Artificial Intelligence to give new access to 500-year-old manuscripts
Ground-breaking computational methods will be used by a team of researchers to advance the access of historical collections and study the history of Early Colonial Mexico.
Grants of £250,000 from the Arts and Humanities Research Council (AHRC) and $150,000 from the National Endowment for the Humanities (NEH) will enable the team from LJMU and Lancaster University to carry out a three-year project, using artificial intelligence.
The project ‘Unlocking the Colonial Archive: Harnessing Artificial Intelligence for Indigenous and Spanish American Historical Collections’ is a joint project between the UK and the US (AHRC/NEH) under the call New Directions for Digital Scholarship in Cultural Institutions and will involve working with industry partners.
The project brings together a strong team to work with some of the most important collections for the study of colonial Latin America.
This includes the main collections from the LLILAS Benson Library, such as the iconic 16th century Geographic Reports of New Spain and the collection of the Primeros Libros de las Americas at the University of Texas at Austin, the Royal Archive of Cholula in Mexico, and some of the historical collections from the General Archive of the Nation in Mexico.
The main objective of the project will be to solve some of the most important challenges that research with historical collections usually pose.
Even when digitally accessible, historical texts are difficult to work with due to calligraphy, changes in spelling over time, and even working out the different types of ‘hands’.
The compilation of information from large historical collections usually take years. Furthermore, when working with image collections such as historical maps and paintings, comparative studies are usually slow due to the long process of identification of iconography and elements that this requires.
Working with industry partners, the project will use machine learning methods in three distinct research areas to:
· Create automated transcriptions of handwritten 16th and 17th century Indigenous and Spanish American historical documents. This will be done using and experimenting with state-of-the-art Handwritten Text Recognition.
· Identify and mine from large multilingual historical text collections information about historical topics of interest using a combination of techniques from the fields of Natural Language Processing (NLP), Linked Data (LD), and Corpus Linguistics.
· Facilitate the automated identification of iconographic elements as well as the search and analysis of pictorial features in Mexican Indigenous maps and printed books, using Computer Vision techniques in combination with Linked Data.
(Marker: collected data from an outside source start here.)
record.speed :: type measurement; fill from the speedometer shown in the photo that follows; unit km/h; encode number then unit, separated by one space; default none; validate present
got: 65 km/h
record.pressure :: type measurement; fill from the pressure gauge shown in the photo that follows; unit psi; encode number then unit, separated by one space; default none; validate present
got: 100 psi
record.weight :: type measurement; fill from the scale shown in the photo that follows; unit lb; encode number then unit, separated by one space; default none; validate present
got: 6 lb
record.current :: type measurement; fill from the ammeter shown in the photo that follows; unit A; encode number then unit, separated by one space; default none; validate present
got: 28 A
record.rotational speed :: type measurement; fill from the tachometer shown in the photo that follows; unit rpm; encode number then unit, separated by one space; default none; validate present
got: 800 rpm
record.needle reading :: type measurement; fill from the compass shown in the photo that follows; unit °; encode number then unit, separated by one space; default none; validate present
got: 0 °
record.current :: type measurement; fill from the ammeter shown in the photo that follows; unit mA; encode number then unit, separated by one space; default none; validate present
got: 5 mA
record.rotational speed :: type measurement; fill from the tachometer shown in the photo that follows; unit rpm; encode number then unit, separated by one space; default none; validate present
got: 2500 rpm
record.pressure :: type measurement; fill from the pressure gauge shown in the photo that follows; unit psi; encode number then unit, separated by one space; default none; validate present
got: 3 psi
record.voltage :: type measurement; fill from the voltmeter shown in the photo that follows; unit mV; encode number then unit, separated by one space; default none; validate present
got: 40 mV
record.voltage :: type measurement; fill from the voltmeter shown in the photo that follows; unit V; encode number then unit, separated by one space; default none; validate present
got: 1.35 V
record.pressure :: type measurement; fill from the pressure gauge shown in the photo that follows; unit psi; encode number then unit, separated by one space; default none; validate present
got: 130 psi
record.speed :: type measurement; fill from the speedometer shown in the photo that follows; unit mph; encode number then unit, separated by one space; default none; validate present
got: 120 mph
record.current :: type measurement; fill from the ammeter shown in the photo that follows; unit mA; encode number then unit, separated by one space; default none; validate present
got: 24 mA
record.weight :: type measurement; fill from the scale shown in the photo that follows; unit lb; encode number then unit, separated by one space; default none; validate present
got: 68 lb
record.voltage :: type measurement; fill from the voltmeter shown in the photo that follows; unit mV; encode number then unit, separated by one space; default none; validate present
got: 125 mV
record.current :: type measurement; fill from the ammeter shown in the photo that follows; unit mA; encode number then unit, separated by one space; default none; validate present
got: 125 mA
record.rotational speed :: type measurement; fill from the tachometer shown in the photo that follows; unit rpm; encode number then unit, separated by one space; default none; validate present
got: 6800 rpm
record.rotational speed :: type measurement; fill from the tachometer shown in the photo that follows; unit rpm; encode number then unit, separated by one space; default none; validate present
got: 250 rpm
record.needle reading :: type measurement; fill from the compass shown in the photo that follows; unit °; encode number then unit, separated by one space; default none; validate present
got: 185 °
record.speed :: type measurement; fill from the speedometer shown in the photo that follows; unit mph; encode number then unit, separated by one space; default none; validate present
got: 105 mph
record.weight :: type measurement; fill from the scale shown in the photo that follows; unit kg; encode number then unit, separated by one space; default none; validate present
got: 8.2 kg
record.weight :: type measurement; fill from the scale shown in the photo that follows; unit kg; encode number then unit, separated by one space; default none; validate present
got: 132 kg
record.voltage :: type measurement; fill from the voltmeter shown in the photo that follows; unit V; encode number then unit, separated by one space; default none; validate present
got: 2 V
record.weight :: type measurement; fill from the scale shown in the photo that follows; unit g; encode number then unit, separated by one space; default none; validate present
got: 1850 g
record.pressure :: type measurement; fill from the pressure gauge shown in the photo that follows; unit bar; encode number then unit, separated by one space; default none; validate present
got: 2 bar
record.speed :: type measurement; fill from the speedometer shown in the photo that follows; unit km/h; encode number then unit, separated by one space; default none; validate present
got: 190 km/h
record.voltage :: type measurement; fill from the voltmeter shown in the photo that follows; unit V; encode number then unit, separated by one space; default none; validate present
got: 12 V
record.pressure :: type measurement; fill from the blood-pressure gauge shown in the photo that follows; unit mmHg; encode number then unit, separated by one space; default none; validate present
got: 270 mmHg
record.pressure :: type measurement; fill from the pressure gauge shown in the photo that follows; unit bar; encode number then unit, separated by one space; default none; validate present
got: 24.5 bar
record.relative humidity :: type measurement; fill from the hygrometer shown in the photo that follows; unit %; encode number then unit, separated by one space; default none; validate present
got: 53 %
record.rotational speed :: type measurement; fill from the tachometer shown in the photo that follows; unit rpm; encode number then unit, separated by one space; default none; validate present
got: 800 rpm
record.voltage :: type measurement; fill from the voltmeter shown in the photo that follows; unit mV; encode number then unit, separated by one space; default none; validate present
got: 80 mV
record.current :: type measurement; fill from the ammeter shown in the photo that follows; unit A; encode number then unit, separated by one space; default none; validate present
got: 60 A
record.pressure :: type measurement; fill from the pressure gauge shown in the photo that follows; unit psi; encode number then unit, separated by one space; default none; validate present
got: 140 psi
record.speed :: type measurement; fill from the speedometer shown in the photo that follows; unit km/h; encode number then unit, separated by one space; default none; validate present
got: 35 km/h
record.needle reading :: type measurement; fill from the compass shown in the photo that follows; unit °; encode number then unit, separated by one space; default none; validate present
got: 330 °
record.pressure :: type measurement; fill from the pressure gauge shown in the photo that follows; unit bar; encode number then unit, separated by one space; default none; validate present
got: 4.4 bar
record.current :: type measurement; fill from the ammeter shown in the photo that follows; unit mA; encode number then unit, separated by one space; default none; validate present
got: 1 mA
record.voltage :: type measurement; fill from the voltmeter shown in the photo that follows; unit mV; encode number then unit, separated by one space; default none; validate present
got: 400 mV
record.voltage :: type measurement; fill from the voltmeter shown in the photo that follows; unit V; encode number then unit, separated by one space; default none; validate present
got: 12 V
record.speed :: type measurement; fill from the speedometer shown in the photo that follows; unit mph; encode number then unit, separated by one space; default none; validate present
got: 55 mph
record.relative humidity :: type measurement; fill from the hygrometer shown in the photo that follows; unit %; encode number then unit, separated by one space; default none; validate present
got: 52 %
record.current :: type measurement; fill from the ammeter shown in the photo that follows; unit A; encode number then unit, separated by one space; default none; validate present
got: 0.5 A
In addition to the technological component, through the analysis of specific collections, the project will advance understanding of the colonial situation of the Viceroyalty of New Spain (in the area that is now Mexico) immediately after the fall of the Aztec Empire.
UK Project Principal Investigator and a Senior Lecturer in Digital Humanities at Lancaster University Dr Patricia Murrieta-Flores said: “This work will create a step change in the ways we do research with textual and image collections. The creation of techniques to, for instance, create automatic transcriptions from historical documents will make these accessible to more researchers worldwide, and as part of the project, we will also train humanists in the use of all these methods.”
Dr Murrieta-Flores will work with Co-Investigator Dr Javier Pereda from Liverpool John Moores University, US PI Kelly McDonough and US Co-I Albert Palacios the University of Texas in Austin and the Llilas Benson Library.
Senior Lecturer in Graphic Design and Illustration at Liverpool John Moores University Dr Javier Pereda, said: “This is a very exciting research opportunity since it enables us to engage with a very complex and large dataset from the Spanish colonial archive. Most importantly it will open new doors of collaboration between world leading institutions and researchers around the world. I am particularly interested in how heritage organisations, researchers and general users can benefit from the role of Semantic Web and Artificial Intelligence technologies.”
A large team of international collaborators from Mexico will include: the National Autonomous University of Mexico (IIE-UNAM), the Meritorious Autonomous University of Puebla (BUAP), the National School of Anthropology and History (ENAH), the National Institute of Anthropology and History (INAH), and the You-I Lab (IPICYT);
European partner institutions include the University of Alicante, the University of Lisbon, Innsbruck University, Zurich University of the Arts.
Industry partners are the Lucentia Lab, Tagtog, and Transkribus.